┌──
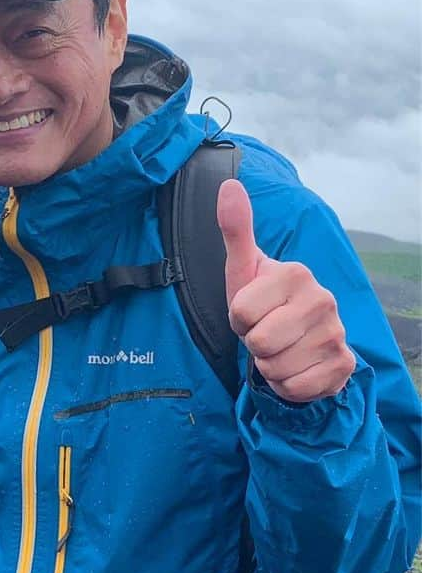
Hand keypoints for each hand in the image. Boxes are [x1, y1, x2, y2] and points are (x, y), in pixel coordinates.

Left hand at [217, 180, 354, 402]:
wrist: (291, 338)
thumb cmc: (260, 299)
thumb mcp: (242, 267)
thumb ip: (236, 229)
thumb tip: (229, 185)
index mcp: (296, 273)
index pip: (241, 312)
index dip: (237, 318)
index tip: (249, 311)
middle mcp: (323, 299)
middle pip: (260, 342)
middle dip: (252, 343)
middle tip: (262, 332)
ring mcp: (337, 332)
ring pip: (276, 367)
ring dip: (268, 365)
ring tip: (277, 349)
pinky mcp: (343, 365)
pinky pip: (296, 388)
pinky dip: (285, 385)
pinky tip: (292, 366)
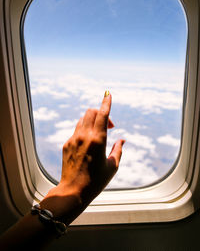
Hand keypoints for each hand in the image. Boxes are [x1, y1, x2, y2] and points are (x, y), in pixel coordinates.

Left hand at [40, 91, 124, 223]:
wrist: (73, 191)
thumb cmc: (96, 181)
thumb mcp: (112, 166)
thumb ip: (118, 149)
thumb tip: (122, 139)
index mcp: (97, 140)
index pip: (102, 114)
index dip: (106, 102)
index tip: (108, 94)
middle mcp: (84, 136)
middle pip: (91, 111)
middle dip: (101, 112)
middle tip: (109, 126)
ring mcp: (73, 139)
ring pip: (82, 119)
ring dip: (92, 120)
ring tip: (99, 134)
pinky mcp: (66, 144)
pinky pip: (76, 130)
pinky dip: (84, 130)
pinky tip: (88, 143)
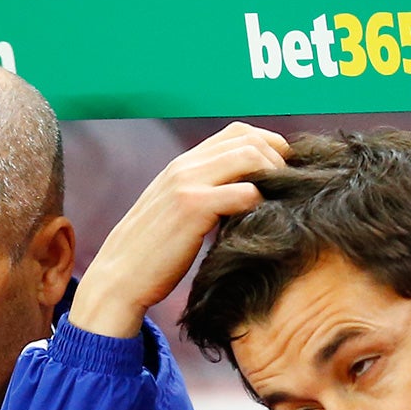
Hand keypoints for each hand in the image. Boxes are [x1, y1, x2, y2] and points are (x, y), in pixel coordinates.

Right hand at [71, 123, 290, 340]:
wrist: (119, 277)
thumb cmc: (153, 254)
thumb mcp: (177, 213)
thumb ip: (204, 197)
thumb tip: (243, 198)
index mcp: (183, 165)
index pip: (236, 132)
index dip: (269, 144)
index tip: (284, 172)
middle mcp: (185, 166)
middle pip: (248, 139)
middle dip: (279, 159)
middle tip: (291, 189)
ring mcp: (187, 184)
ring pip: (249, 157)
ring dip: (274, 177)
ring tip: (282, 203)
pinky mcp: (192, 209)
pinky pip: (243, 193)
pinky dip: (262, 204)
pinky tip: (264, 223)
└──
**Problem statement:** Although the records above contain pictures, your copy should give only their text, exactly as written.

**Result:**
Hand keypoints for each hand in the image. Boxes are [x1, y1, x2, y2] and points are (x, y), in pixel coordinates.

Left hand at [217, 180, 354, 402]:
wrist: (291, 338)
thumb cmc: (260, 299)
thumb mcp: (242, 267)
thumb ip: (236, 229)
thumb tip: (229, 185)
index mcp: (296, 273)
index pip: (241, 312)
index dip: (237, 318)
index tip: (249, 311)
middle mcp: (323, 299)
middle pip: (260, 342)
middle dip: (252, 343)
middle tip: (262, 332)
ring mcp: (337, 332)
ring pip: (276, 367)
ring dip: (268, 365)
ring tip: (277, 349)
pinky mcp: (343, 365)
pinky pip: (296, 388)
pinky dip: (285, 385)
pinky tip: (292, 366)
Hand keypoints for each hand in the image. Boxes are [x1, y1, x2, y2] and points are (x, y), in pixel coordinates.

Left hand at [40, 91, 124, 223]:
wrist: (73, 191)
thumb cmc: (96, 181)
thumb mcp: (112, 166)
thumb ip: (118, 149)
thumb tip: (122, 139)
index mcp: (97, 140)
index pip: (102, 114)
index dip: (106, 102)
index tip: (108, 94)
middle mcp: (84, 136)
middle pip: (91, 111)
middle dip: (101, 112)
middle tip: (109, 126)
ring mcp: (73, 139)
ring pip: (82, 119)
ring dip: (92, 120)
ring tip: (99, 134)
pinky mcp: (66, 144)
pinky pip: (76, 130)
pinky dip: (84, 130)
pinky tip: (88, 143)
Hand keypoints for each hand in the image. Boxes are [x1, y1, x2, y2] and points are (x, y), in pixel coordinates.

Right hand at [71, 123, 290, 340]:
wrist: (119, 277)
thumb cmc: (153, 254)
thumb mcp: (177, 213)
thumb ip: (204, 197)
thumb tip: (243, 198)
index mcp: (183, 165)
index pip: (236, 132)
index dip: (269, 144)
index tip: (284, 172)
middle mcp: (185, 166)
middle pip: (248, 139)
middle dip: (279, 159)
middle tip: (291, 189)
ring mcp: (187, 184)
ring pip: (249, 157)
ring dip: (274, 177)
ring tip: (282, 203)
pinky mcp: (192, 209)
pinky pip: (243, 193)
pinky dip: (262, 204)
pinky tip: (264, 223)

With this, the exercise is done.